> **Problem details**:
Report only the number of lines in this material that include the string "down".

> **The records**:
=== Begin Enclosure ===
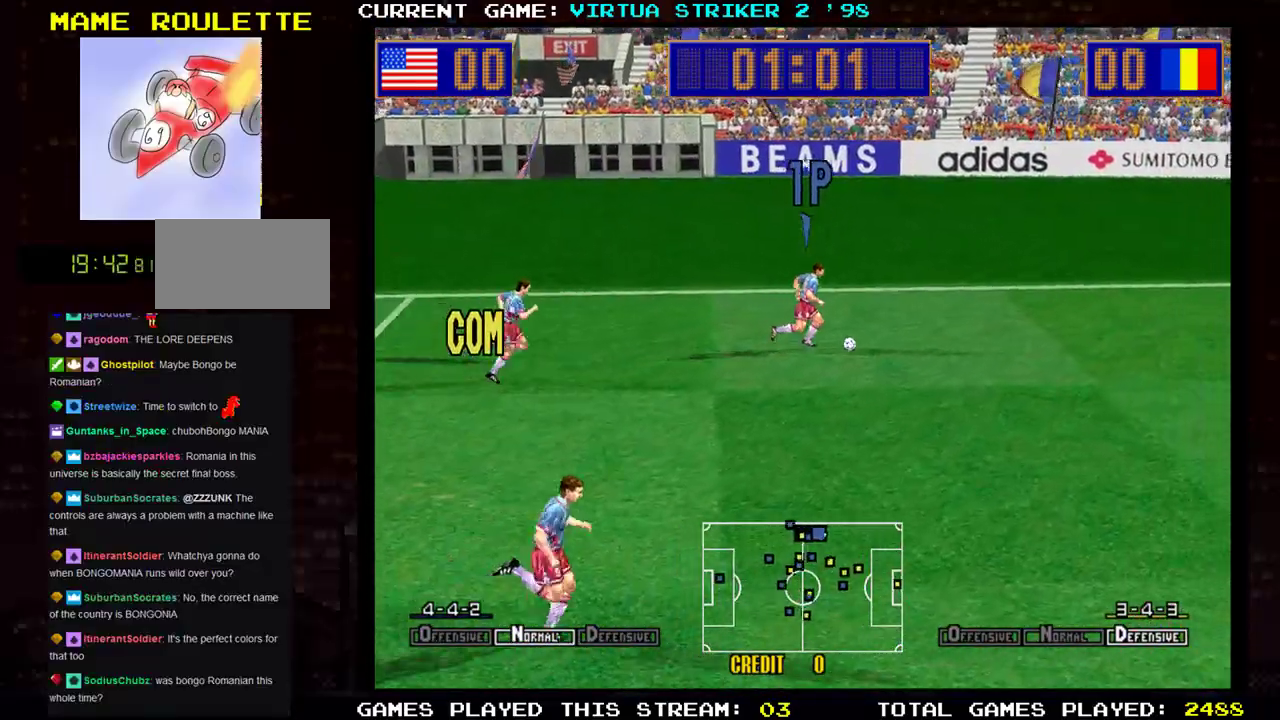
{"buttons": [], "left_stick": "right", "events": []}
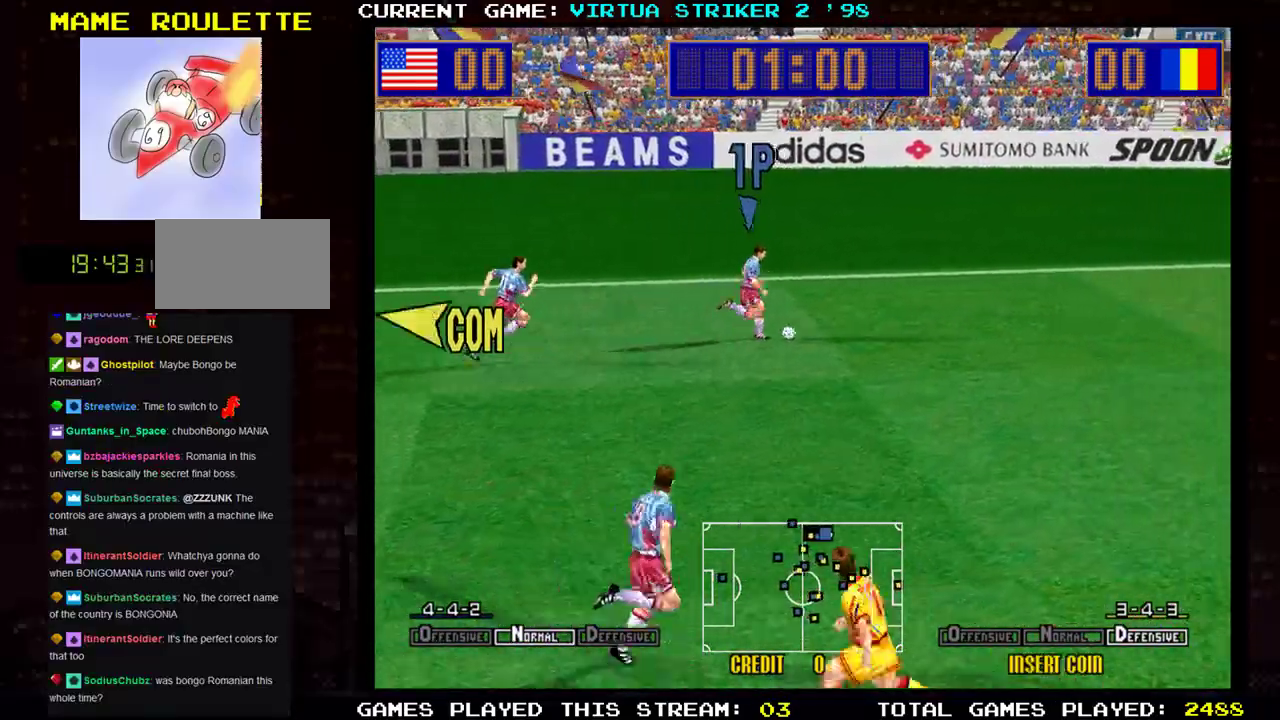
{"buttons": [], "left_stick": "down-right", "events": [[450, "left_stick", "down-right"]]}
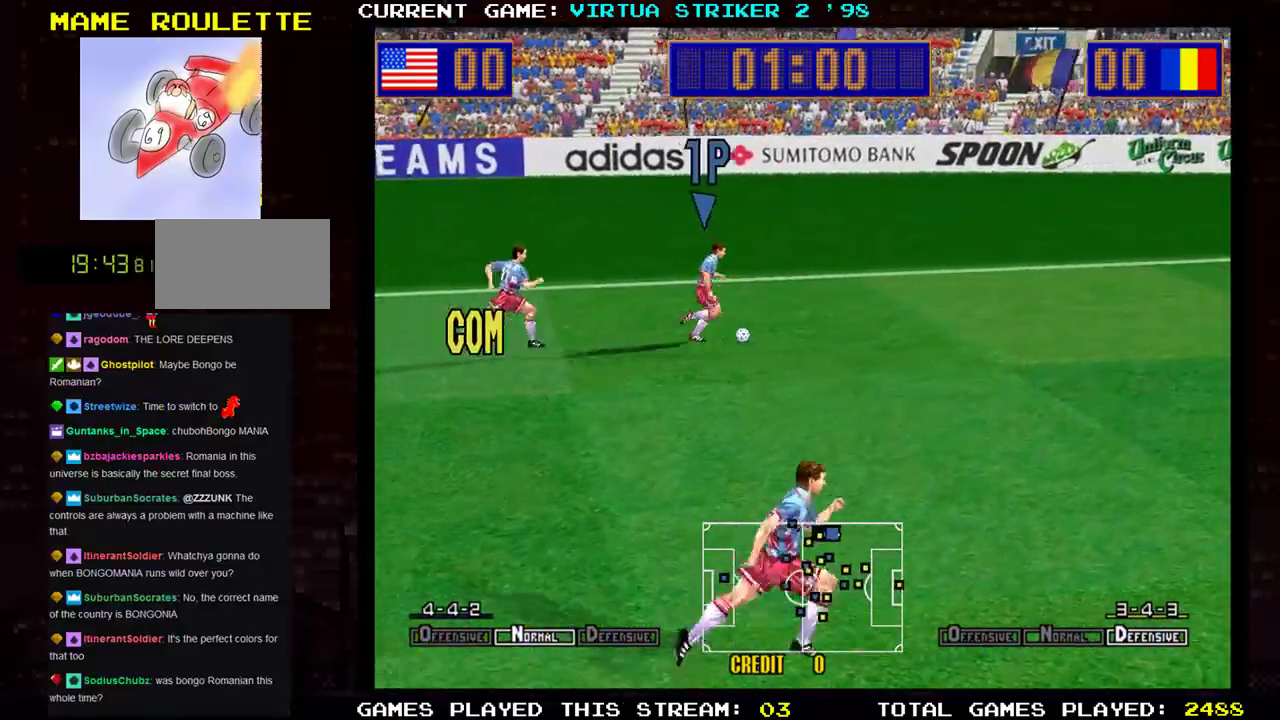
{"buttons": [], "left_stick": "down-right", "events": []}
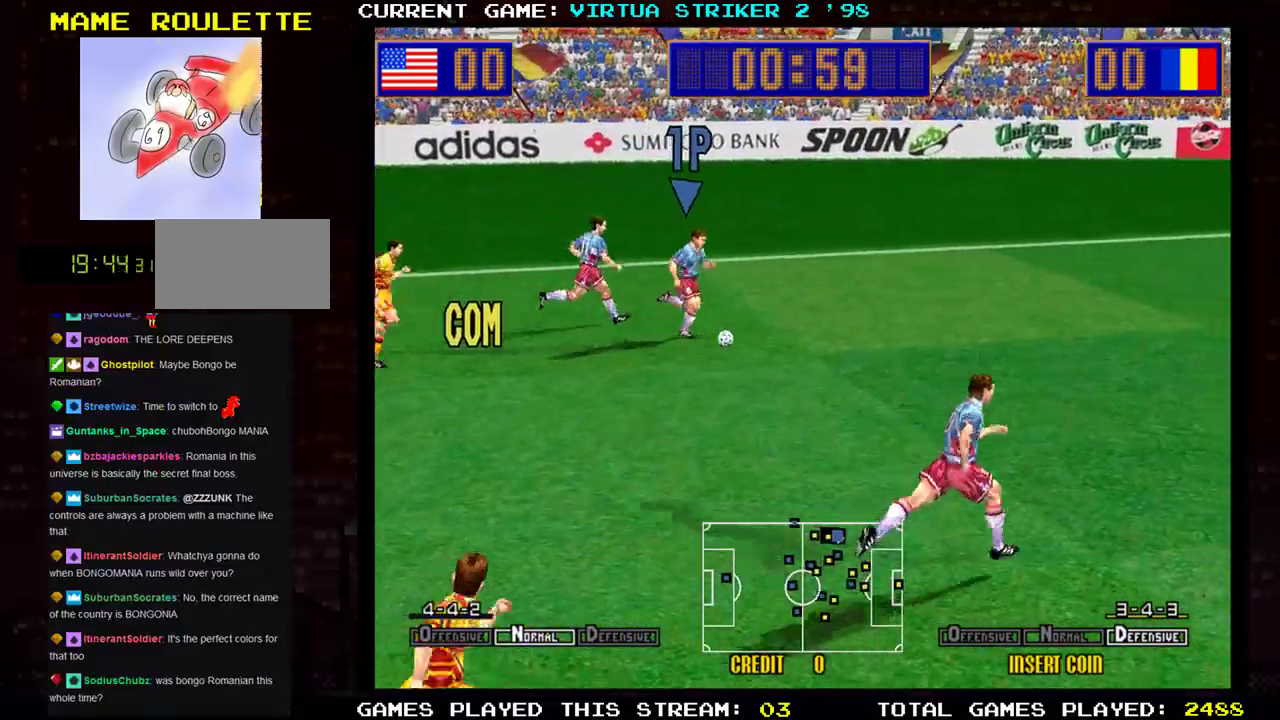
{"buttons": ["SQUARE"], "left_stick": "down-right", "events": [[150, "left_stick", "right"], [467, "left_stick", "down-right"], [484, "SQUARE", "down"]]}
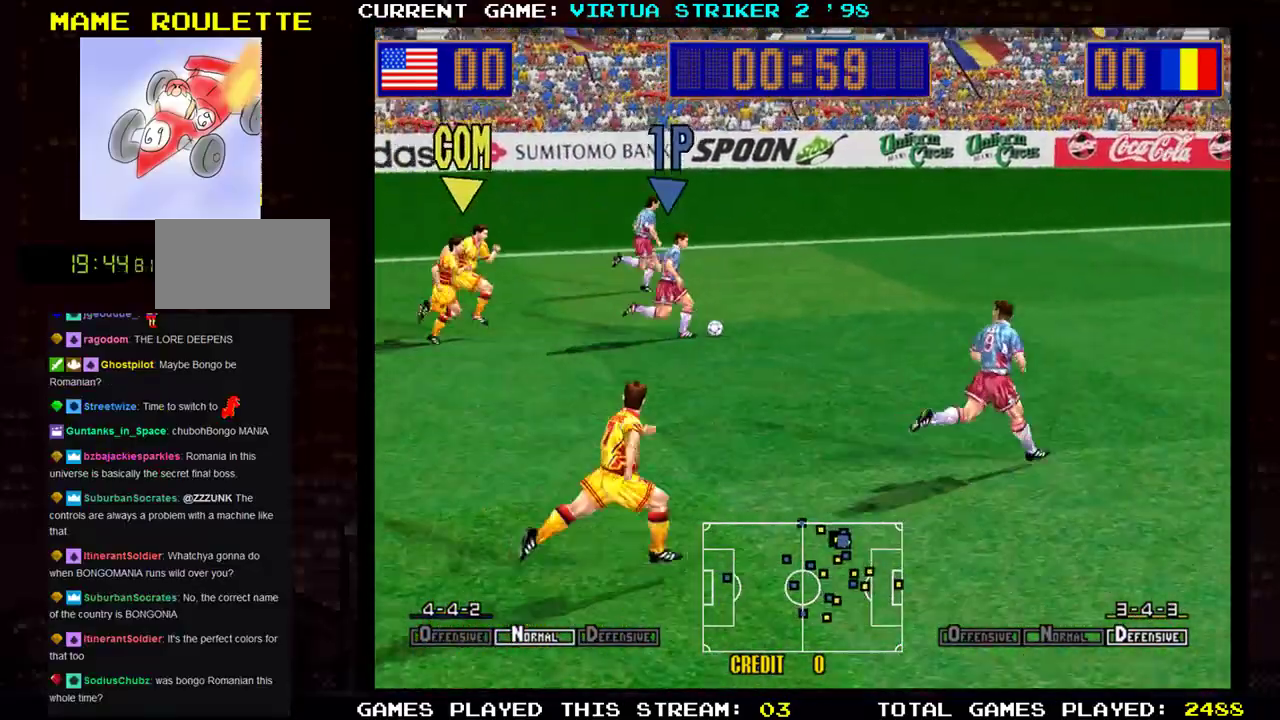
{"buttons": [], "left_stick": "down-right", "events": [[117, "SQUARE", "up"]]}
=== End Enclosure ===
=== Begin Enclosure ===
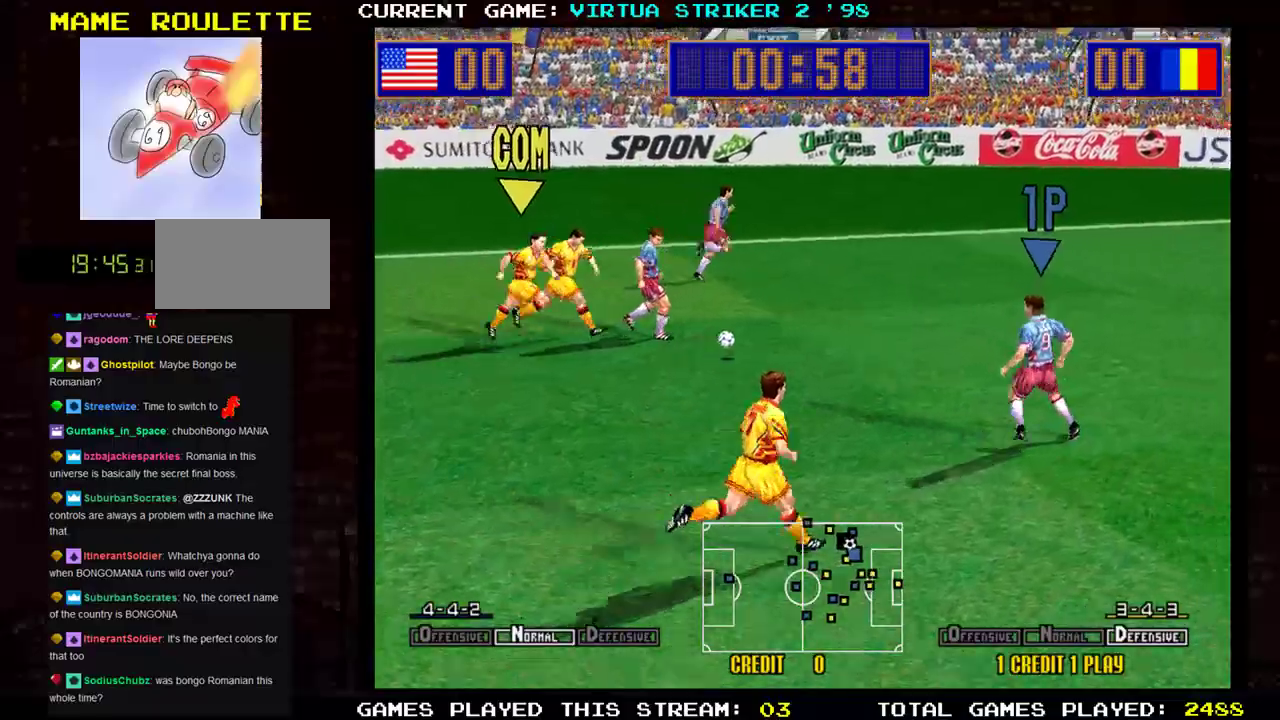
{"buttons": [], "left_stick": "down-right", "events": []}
=== End Enclosure ===
> **Reply to the task**:
5